[YOUR ASSIGNMENT] Take every line from the records below that includes the word "current".

[GIVEN DATA — start]

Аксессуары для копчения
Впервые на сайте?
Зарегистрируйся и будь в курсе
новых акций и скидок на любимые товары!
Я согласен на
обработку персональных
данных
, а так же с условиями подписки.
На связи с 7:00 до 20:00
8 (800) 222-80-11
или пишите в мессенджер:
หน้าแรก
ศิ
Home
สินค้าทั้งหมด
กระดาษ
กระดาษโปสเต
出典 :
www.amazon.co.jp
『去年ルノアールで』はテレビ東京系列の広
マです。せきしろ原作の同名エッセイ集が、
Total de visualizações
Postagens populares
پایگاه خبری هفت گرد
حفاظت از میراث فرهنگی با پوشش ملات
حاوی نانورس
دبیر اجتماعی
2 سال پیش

[GIVEN DATA — finish]
[GIVEN DATA — start]

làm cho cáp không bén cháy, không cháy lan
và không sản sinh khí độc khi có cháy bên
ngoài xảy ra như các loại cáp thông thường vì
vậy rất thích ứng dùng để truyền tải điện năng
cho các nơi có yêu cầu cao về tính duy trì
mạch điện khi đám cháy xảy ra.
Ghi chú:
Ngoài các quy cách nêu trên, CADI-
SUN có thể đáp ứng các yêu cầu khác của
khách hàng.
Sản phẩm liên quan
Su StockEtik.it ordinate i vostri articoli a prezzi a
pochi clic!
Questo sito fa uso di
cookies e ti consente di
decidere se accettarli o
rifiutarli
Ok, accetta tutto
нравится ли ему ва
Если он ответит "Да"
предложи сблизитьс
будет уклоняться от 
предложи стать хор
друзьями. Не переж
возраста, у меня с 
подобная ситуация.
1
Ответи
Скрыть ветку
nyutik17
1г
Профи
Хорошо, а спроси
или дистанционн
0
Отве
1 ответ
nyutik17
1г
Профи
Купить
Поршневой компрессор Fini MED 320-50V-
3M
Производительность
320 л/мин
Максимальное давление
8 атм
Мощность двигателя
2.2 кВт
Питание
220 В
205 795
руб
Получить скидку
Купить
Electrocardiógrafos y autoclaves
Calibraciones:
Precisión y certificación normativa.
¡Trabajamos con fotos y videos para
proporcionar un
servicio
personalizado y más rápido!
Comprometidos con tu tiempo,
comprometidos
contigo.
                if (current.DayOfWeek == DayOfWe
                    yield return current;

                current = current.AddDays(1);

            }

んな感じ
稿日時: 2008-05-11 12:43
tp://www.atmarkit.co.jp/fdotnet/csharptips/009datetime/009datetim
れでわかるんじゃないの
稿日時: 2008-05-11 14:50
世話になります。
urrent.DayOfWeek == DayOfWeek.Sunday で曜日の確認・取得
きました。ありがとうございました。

[GIVEN DATA — finish]

[WRITTEN SOLUTION]
                if (current.DayOfWeek == DayOfWe
                    yield return current;
                current = current.AddDays(1);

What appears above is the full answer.